Now more seriously -- conversion from Cyrillic to Latin is trivial, to make
it trivial vice versa text in Latin must be written in Unicode or using some
other font where letters "lj" nj" and "dz" (here Z must have caron-- if I
remember Lucida Sans Unicode had that bad) are typed as one character (which
not everybody does) otherwise you'd have to know spelling for some critical
words (we have words of foreign origin like "injekcija" (injection) where nj
should not become one letter). People don't type them that way always
because a) the same Latin characters used for Serbian are used in Croatian,
but since they don't like to print their texts in Cyrillic -- Croatian fonts
don't have these three letters. b) often enough even without them
correspondence can be made unique. As you see in such cases was often
involved 1 to 2 bytes and 2 bytes to 1 conversion(!), again something that
some computer people discovered first only in languages outside Europe.

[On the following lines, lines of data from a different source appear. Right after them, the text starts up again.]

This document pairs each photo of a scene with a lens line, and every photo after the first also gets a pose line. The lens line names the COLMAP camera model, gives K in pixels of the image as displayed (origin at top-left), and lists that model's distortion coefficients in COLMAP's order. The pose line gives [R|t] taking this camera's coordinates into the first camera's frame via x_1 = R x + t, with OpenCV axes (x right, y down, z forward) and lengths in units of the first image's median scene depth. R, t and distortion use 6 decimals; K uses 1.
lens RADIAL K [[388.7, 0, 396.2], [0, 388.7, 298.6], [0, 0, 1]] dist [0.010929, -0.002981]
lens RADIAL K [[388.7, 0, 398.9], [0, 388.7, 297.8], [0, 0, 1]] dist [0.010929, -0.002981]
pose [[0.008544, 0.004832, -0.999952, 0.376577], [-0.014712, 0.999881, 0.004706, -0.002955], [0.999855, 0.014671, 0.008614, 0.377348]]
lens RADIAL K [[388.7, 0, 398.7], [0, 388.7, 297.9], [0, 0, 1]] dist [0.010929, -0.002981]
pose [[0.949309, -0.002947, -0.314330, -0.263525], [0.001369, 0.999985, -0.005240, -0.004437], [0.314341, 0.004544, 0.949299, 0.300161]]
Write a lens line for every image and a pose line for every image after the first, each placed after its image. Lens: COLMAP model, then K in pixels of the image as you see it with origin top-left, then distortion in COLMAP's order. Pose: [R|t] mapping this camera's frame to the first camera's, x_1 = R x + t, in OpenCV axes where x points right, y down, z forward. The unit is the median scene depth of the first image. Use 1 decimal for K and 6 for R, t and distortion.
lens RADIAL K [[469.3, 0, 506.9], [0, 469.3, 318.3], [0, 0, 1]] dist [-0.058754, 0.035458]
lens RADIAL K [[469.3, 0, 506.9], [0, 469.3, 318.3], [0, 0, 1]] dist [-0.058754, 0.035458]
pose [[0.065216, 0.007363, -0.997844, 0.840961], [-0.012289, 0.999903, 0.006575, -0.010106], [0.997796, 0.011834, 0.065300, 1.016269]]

That's why if you are really interested in languages, scripts, fonts,
Unicode and such you simply have to love Serbian! Just like my dentist
sometimes says "oh, this is *very* interesting" looking at some of my teeth.

And did I mention that the stress marks used in Serbian for analysing the
pronunciation combined with letters also don't have their characters in
Unicode? :)) Ah well, I don't think they must be added to Unicode if they
can be made of combined characters -- but also most of current mainstream
text processing programs do not support the combinations! Here's another
place to test their power. Here I don't claim that these accented characters
are not needed at all, only that they are not used for mainstream
communication, contrary to the letters like t and p!

I'd say that once Serbian is printed and used in modern standards and
software the way it now must be done ad-hoc (custom fonts!) -- this would
mean "a big step for computer world and small for Serbs who in the meantime
still have to print their texts without compatibility for others"!.

> So in the Serbian context it actually makes sense to
> say that U+0411 and U+0042 are mere glyphic variants
> of the same underlying character!\

Yes, I'we been talking about this for a while... Actually I first felt how
this is powerful approach once I saw Greek texts (printed in capitals, not
small letters which are to different) and when I found that I can figure out
what's "semantic of the letter" very fast. Some of them were equal to Latin,
some to Cyrillic and some were unique -- if fit perfectly to what I was used
to. :)

> * I will not enter into the discussion of how many
> languages are named by the labels "Serbian" and "Croatian"
> and other more recently applied names. I am using
> "Serbian" in this posting for convenience.

You are really very smart and good informed!